Jade Goody

Television has the ability to be creative when you least expect it. Indeed the “Big Brother” programme is compelling viewing for many simply because the unexpected may happen! It manages to so bond its viewers to the behaviour of the houseguests that the daily papers have little to write about but much to photograph. The headlines make for good sales and the followers get involved with the action in an artificial bubble of relationships which are larger than life. It allows for intimacy without the pain that normally goes with it. It permits opinions to be formed on the shallowest of evidence, accusing or excusing their antics and occasionally pouncing on some racist remarks such as those which caused Jade Goody to travel to India to apologise.

It was whilst she was there, on live TV, that she was told she had cervical cancer. The impact exceeded all the previous events in her life. The troubled childhood, the low achieving in “Big Brother” the two sons fathered by a TV presenter and her last boy-friend who was released from prison to marry her, all paled in the face of terminal cancer.

This was reality, not hyped “reality TV”. It focussed her mind and gave her the courage to play out the remaining weeks of her life in full public view. She milked the media for her children’s sake obtaining £800,000 for their future welfare. She went about putting her life in order by getting baptised along with her children and she got married a month before her death last week.

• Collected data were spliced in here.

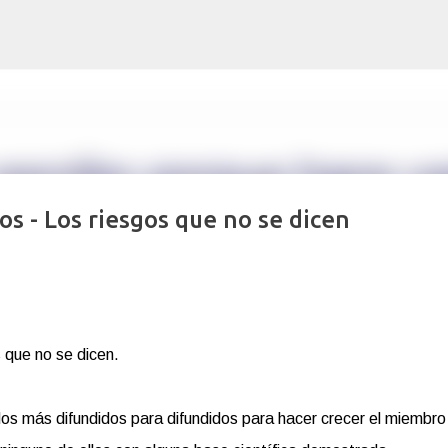
Ir al contenido principal
os - Los riesgos que no se dicen
s que no se dicen.
os más difundidos para difundidos para hacer crecer el miembro v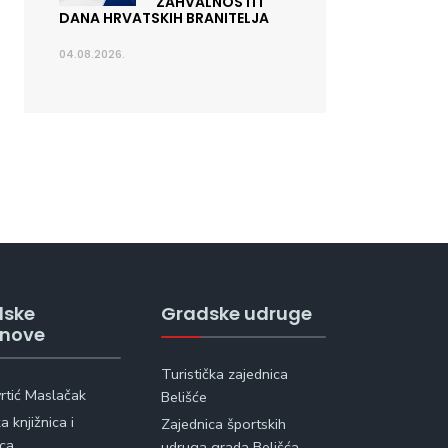
ZAHVALNOSTI I
DANA HRVATSKIH BRANITELJA
04.08.2026.
dske
Gradske udruge
anove
Turistička zajednica
vrtić Maslačak
Belišće
 knjižnica i
Zajednica športskih
ica
udruga grada Belišća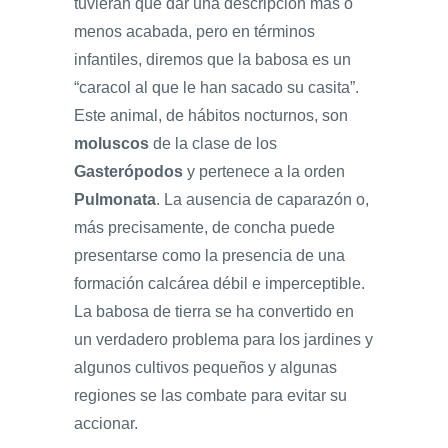
tuvieran que dar una descripción más o
menos acabada, pero en términos
infantiles, diremos que la babosa es un
“caracol al que le han sacado su casita”.
Este animal, de hábitos nocturnos, son
moluscos
de la clase de los
Gasterópodos
y pertenece a la orden
Pulmonata
. La ausencia de caparazón o,
más precisamente, de concha puede
presentarse como la presencia de una
formación calcárea débil e imperceptible.
La babosa de tierra se ha convertido en
un verdadero problema para los jardines y
algunos cultivos pequeños y algunas
regiones se las combate para evitar su
accionar.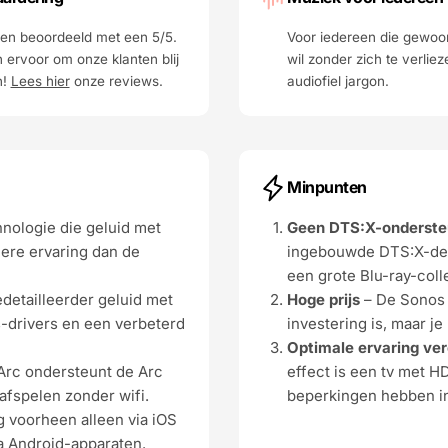
n beoordeeld met een 5/5.
Voor iedereen die gewoo
 ervoor om onze klanten blij
wil zonder zich te verliez
n!
Lees hier
onze reviews.
audiofiel jargon.
Minpunten
nologie die geluid met
Geen DTS:X-onderste
ere ervaring dan de
ingebouwde DTS:X-deco
een grote Blu-ray-colle
edetailleerder geluid met
Hoge prijs
– De Sonos A
s-drivers en een verbeterd
investering is, maar je
Optimale ervaring ve
 Arc ondersteunt de Arc
effect is een tv met 
 afspelen zonder wifi.
beperkingen hebben in
 voorheen alleen via iOS
a Android-apparaten.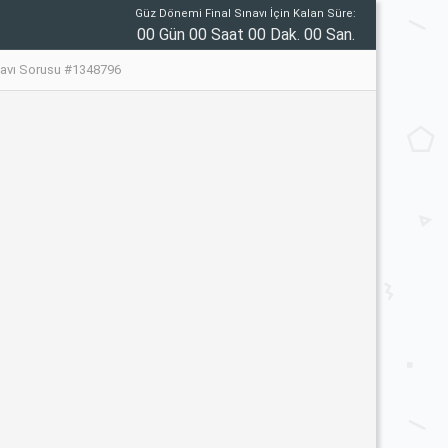
Güz Dönemi Final Sınavı İçin Kalan Süre:
00 Gün 00 Saat 00 Dak. 00 San.
avı Sorusu #1348796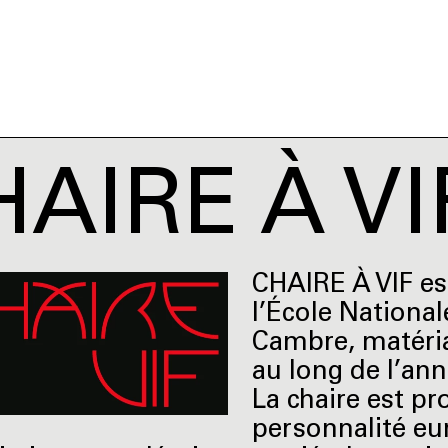
HAIRE À VI
CHAIRE À VIF es
l’École National
Cambre, matéria
au long de l’an
La chaire est p
personnalité eu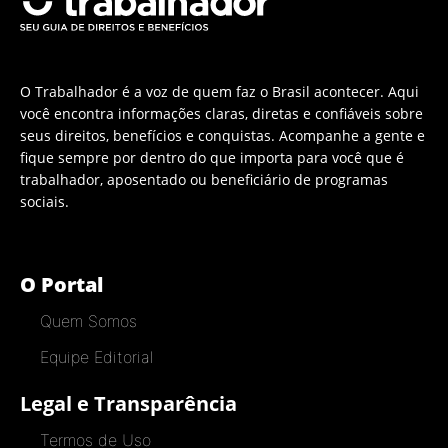
O Trabalhador é a voz de quem faz o Brasil acontecer. Aqui
você encontra informações claras, diretas e confiáveis sobre
seus direitos, benefícios e conquistas. Acompanhe a gente e
fique sempre por dentro do que importa para você que é
trabalhador, aposentado ou beneficiário de programas
sociais.
O Portal
Quem Somos
Equipe Editorial
Legal e Transparência
Termos de Uso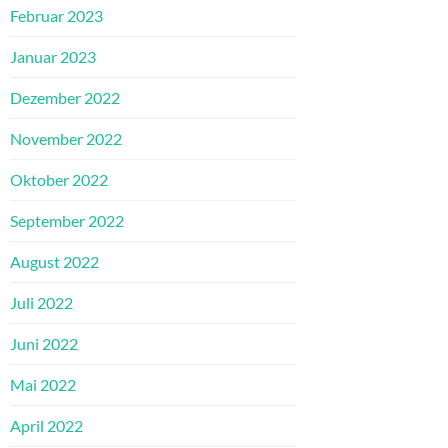
Februar 2023
Januar 2023
Dezember 2022
November 2022
Oktober 2022
September 2022
August 2022
Juli 2022
Juni 2022
Mai 2022
April 2022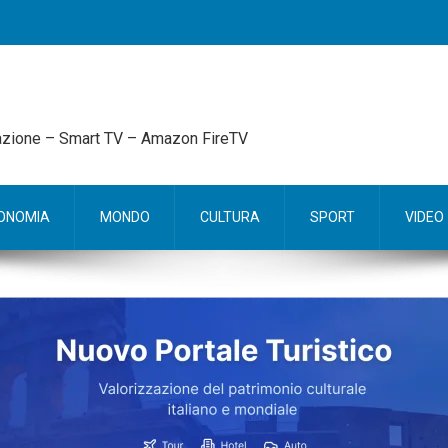
mazione – Smart TV – Amazon FireTV
ONOMIA
MONDO
CULTURA
SPORT
VIDEO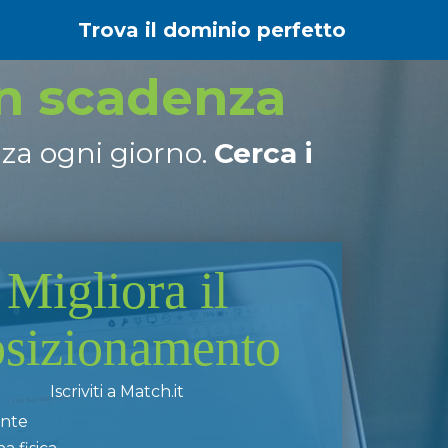
Trova il dominio perfetto
in scadenza
nza ogni giorno.
Cerca i
Migliora il
osizionamento
Iscriviti a Match.it
ente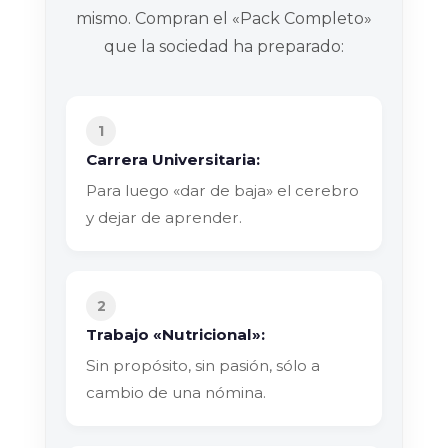
mismo. Compran el «Pack Completo»
que la sociedad ha preparado:
1
Carrera Universitaria:
Para luego «dar de baja» el cerebro
y dejar de aprender.
2
Trabajo «Nutricional»:
Sin propósito, sin pasión, sólo a
cambio de una nómina.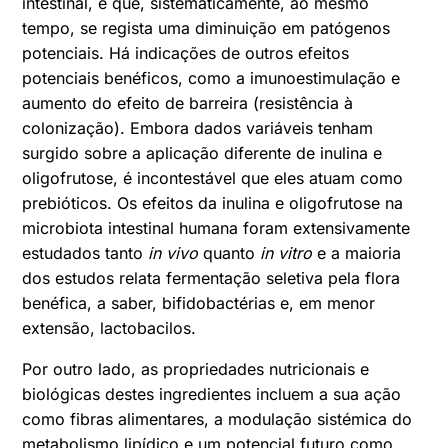
intestinal, e que, sistematicamente, ao mesmo
tempo, se regista uma diminuição em patógenos
potenciais. Há indicações de outros efeitos
potenciais benéficos, como a imunoestimulação e
aumento do efeito de barreira (resistência à
colonização). Embora dados variáveis tenham
surgido sobre a aplicação diferente de inulina e
oligofrutose, é incontestável que eles atuam como
prebióticos. Os efeitos da inulina e oligofrutose na
microbiota intestinal humana foram extensivamente
estudados tanto
in vivo
quanto
in vitro
e a maioria
dos estudos relata fermentação seletiva pela flora
benéfica, a saber, bifidobactérias e, em menor
extensão, lactobacilos.
Por outro lado, as propriedades nutricionais e
biológicas destes ingredientes incluem a sua ação
como fibras alimentares, a modulação sistémica do
metabolismo lipídico e um potencial futuro como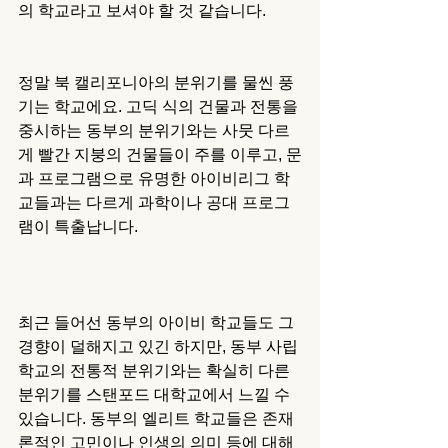
의 학교라고 보셔야 할 것 같습니다.
정말 북 캘리포니아의 분위기를 물씬 풍
기는 학교에요. 고딕 식의 건물과 전통을 
중시하는 동부의 분위기와는 사뭇 다르
게 빨간 지붕의 건물들이 주를 이루고, 문
과 프로그램으로 유명한 아이비리그 학
교들과는 다르게 과학이나 공대 프로그
램이 특출납니다. 
최근 들어선 동부의 아이비 학교들도 그 
경향이 덜해지고 있긴 하지만, 동부 사립
학교의 전통적 분위기와는 확실히 다른 
분위기를 스탠포드 대학교에서 느낄 수 
있습니다. 동부의 엘리트 학교들은 존재
론적인 고민이나 인생의 의미 등에 대해 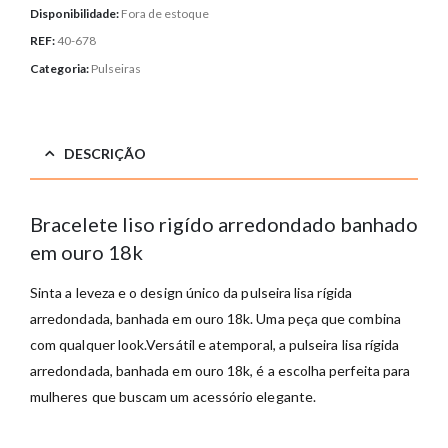
Disponibilidade:
Fora de estoque
REF:
40-678
Categoria:
Pulseiras
DESCRIÇÃO
Bracelete liso rigído arredondado banhado
em ouro 18k
Sinta a leveza e o design único da pulseira lisa rígida
arredondada, banhada em ouro 18k. Uma peça que combina
com qualquer look.Versátil e atemporal, a pulseira lisa rígida
arredondada, banhada em ouro 18k, é a escolha perfeita para
mulheres que buscam um acessório elegante.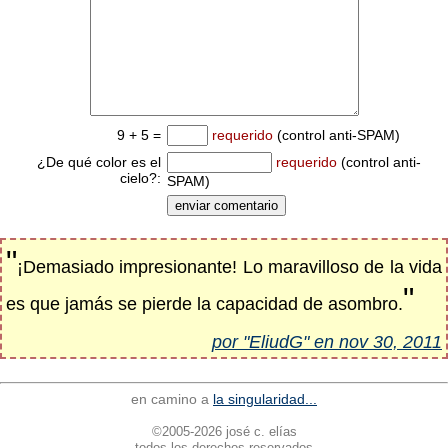
9 + 5 =
requerido
(control anti-SPAM)
¿De qué color es el
requerido
(control anti-
cielo?:
SPAM)
"
¡Demasiado impresionante! Lo maravilloso de la vida
"
es que jamás se pierde la capacidad de asombro.
por "EliudG" en nov 30, 2011
en camino a
la singularidad...
©2005-2026 josé c. elías
todos los derechos reservados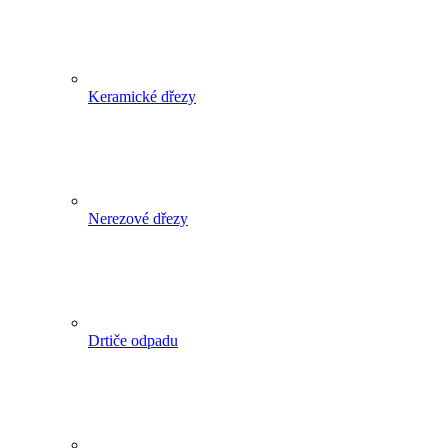
Keramické dřezy
Nerezové dřezy
Drtiče odpadu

Her death was the occasion for an outburst of grief, reminiscent of that which followed the death of Princess Diane. In a similar way she had become part of the lives of many people who identified so closely with her that they almost knew her. Her highlighting of cervical cancer has produced what is known as the “Goody factor” as young women flock to get themselves tested.

What insights can we draw from all this? The main thing must surely be the desire for relationships. From the virtual variety of the “Big Brother” followers to the intensity of the real that surfaced after the cancer was diagnosed.

Jesus said there was nothing more important than good relationships, the vertical with God and the horizontal with each other. ‘Love the Lord your God with all your heart and with all your soul and with all your strength and with all your mind’; and, ‘Love your neighbour as yourself.’” Jesus was speaking of real relationships and not the virtual ones. They are beyond us. Baptism cannot achieve them. We need a Saviour. One who has taken our broken relationships and by his death on the cross, “he has reconciled you by Christ’s physical body through death to present you holy in his sight, without blemish and free from accusation.”

Jesus has made a way, we need to follow him.